▸ **SOURCE PASSAGE**:
+===+
Methods in the class Role
preprocessing drop unneccesary data
split_data splitting data into train, tes
normalization normalize data
linear_regression fitting lnear regression model
polynomial_regression_ridge polynomial regression with regularization
polynomial_regression_lasso polynomial regression with regularization
random_forest apply random forest technique
xg_boosting ensemble learning with xg_boost
gradient_boosting ensemble learning with gradient_boosting
calculate_r2_score calculating r2 score for each model and return if it’s low, medium, high, and very high

Regression Models

I applied several ML models to see which yields better results and finishing with a Regression Model

  1. Linear Regression
  2. Regression + Regularization term (Ridge)
  3. Regression + Regularization term (Lasso)
  4. Random Forest
  5. Bagging
  6. XGBoost
  7. Gradient Boosting

Note: I tested these models with R-Squared

Why R-Squared?

R-squared is a goodness-of-fit measure for linear regression models. This statistic indicates the percentage of the variance in the dependent variable that the independent variables explain collectively. R-squared measures the strength of the relationship between your model and the dependent variable on a convenient 0 – 100% scale.

Conclusion

R-Squared-test-data

  • XGBoost Regression the highest R_squared for test data

  • Linear Regression
+===+
▸ **WHAT YOU HAVE TO DO**: In the regression model write-up, which model had the highest R-squared on the test data?
+===+
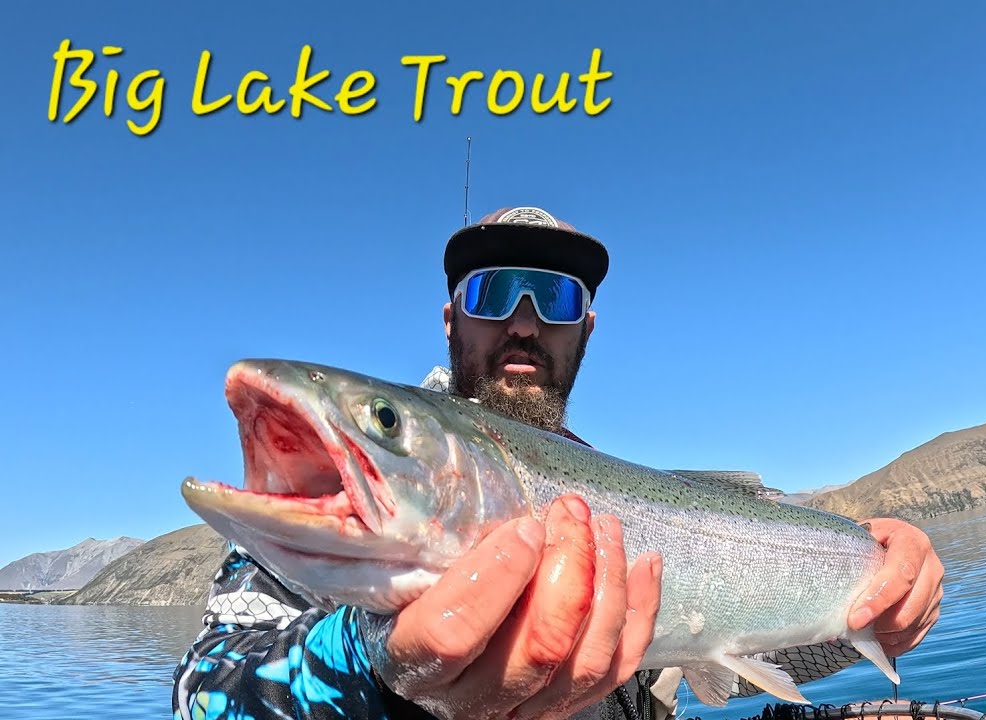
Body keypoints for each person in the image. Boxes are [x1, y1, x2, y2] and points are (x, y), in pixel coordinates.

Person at [172, 206, 945, 720]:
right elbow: (203, 698)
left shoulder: (614, 486)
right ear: (451, 319)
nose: (524, 323)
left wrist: (878, 612)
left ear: (586, 330)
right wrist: (373, 658)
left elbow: (725, 655)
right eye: (493, 293)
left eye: (556, 299)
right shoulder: (333, 513)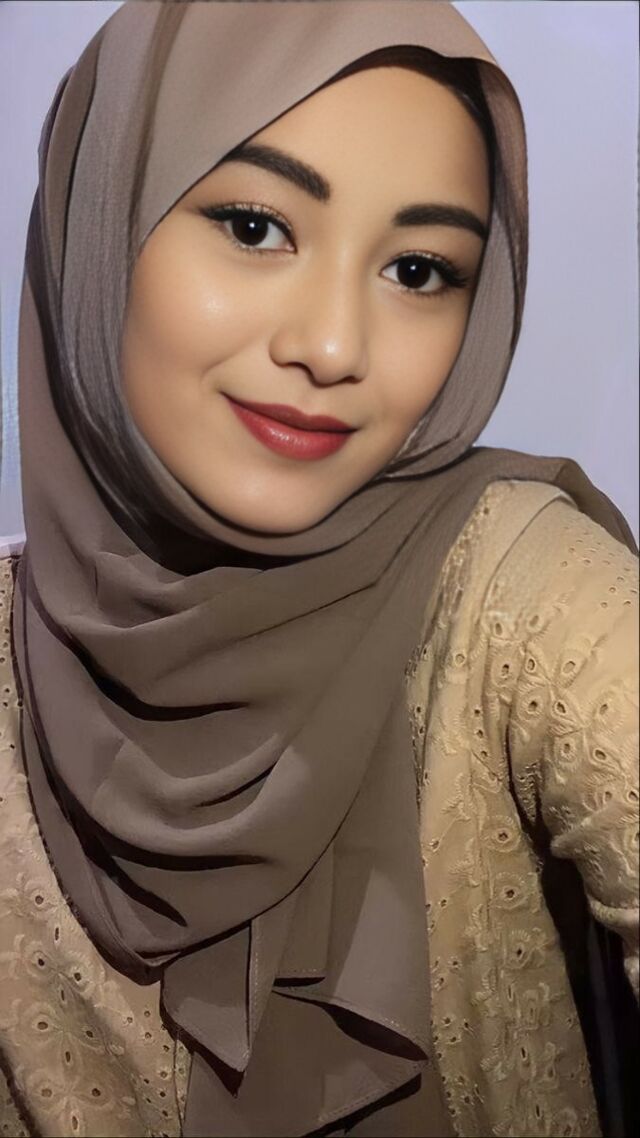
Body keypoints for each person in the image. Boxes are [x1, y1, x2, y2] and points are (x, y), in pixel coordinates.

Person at [0, 2, 637, 1136]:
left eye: (418, 269)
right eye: (255, 227)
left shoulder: (517, 591)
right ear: (100, 217)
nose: (334, 347)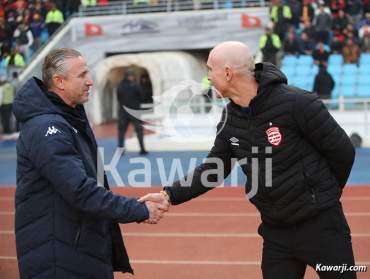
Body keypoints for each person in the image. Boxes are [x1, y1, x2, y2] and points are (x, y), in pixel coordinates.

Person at [140, 41, 357, 279]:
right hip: (276, 232)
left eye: (210, 69)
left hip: (322, 228)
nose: (208, 77)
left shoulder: (298, 103)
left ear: (228, 73)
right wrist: (168, 195)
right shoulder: (229, 117)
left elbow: (343, 151)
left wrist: (321, 196)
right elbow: (214, 168)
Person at [13, 48, 168, 279]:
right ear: (59, 82)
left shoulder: (68, 117)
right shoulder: (48, 128)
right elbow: (80, 190)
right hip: (59, 257)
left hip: (76, 248)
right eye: (82, 75)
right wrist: (139, 209)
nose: (90, 81)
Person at [116, 70, 148, 155]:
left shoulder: (120, 86)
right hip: (132, 111)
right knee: (131, 131)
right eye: (130, 76)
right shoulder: (135, 86)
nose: (131, 77)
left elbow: (118, 97)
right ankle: (140, 149)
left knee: (124, 131)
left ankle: (140, 149)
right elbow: (142, 96)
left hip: (126, 111)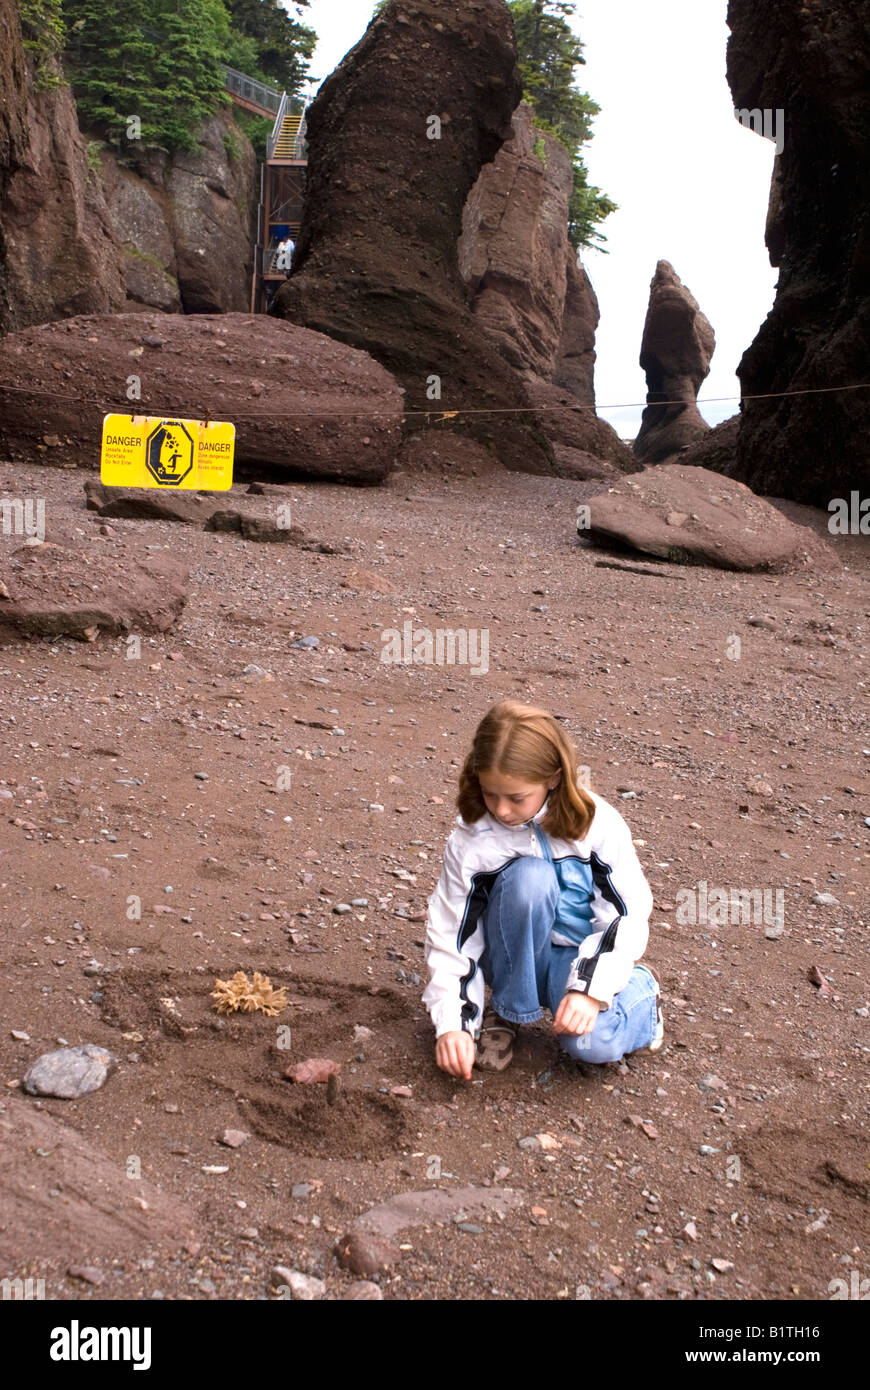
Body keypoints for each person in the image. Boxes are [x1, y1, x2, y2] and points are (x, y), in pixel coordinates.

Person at [422, 700, 663, 1079]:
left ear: (553, 777)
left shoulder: (598, 825)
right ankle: (507, 1011)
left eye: (516, 797)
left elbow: (625, 913)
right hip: (510, 957)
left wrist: (588, 989)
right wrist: (452, 1025)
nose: (501, 810)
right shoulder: (473, 838)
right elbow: (452, 934)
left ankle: (642, 998)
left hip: (576, 958)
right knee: (528, 880)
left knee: (592, 1046)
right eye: (490, 793)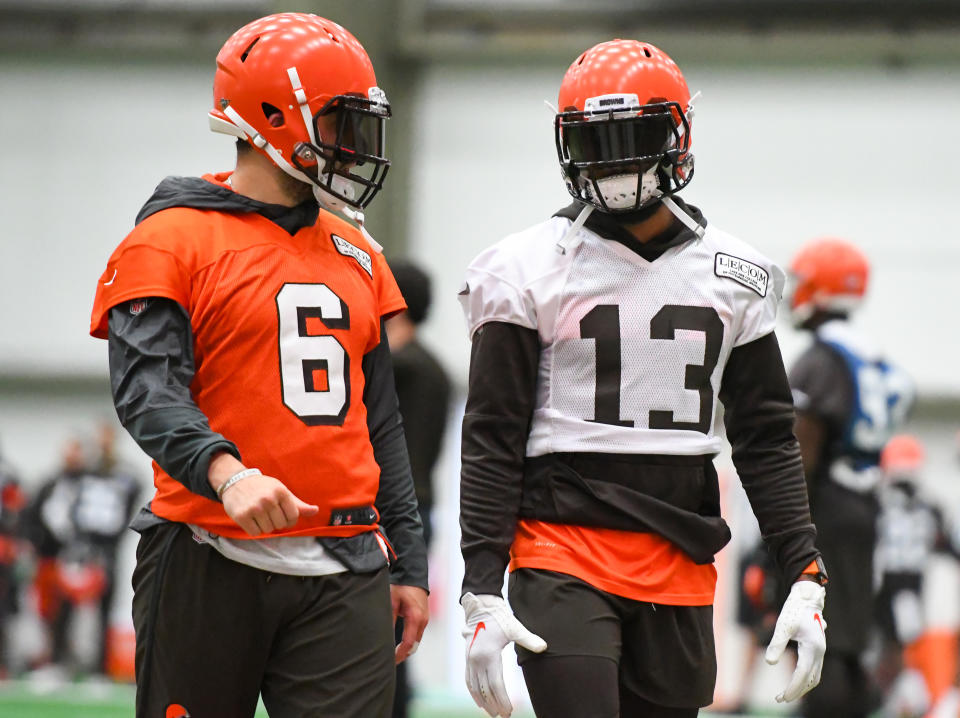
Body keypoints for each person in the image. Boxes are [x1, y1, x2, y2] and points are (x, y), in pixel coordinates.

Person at [457, 39, 828, 718]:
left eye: (637, 136)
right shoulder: (525, 266)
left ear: (676, 135)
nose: (619, 159)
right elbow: (492, 432)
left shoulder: (737, 273)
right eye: (599, 140)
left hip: (679, 558)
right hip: (560, 546)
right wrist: (479, 584)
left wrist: (803, 570)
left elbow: (767, 437)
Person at [88, 13, 428, 718]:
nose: (356, 145)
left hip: (345, 562)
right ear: (272, 117)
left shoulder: (358, 253)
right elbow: (146, 391)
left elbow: (380, 423)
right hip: (208, 552)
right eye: (340, 122)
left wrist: (410, 566)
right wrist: (226, 471)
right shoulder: (170, 239)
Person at [787, 237, 914, 718]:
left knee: (820, 638)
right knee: (849, 636)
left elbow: (800, 454)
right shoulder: (871, 356)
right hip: (864, 502)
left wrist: (780, 532)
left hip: (826, 509)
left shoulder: (820, 359)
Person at [386, 260, 452, 718]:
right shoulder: (436, 369)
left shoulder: (397, 367)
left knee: (382, 637)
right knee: (396, 632)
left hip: (391, 512)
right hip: (419, 510)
+===+
▸ **TASK SOLUTION**: XGBoost Regression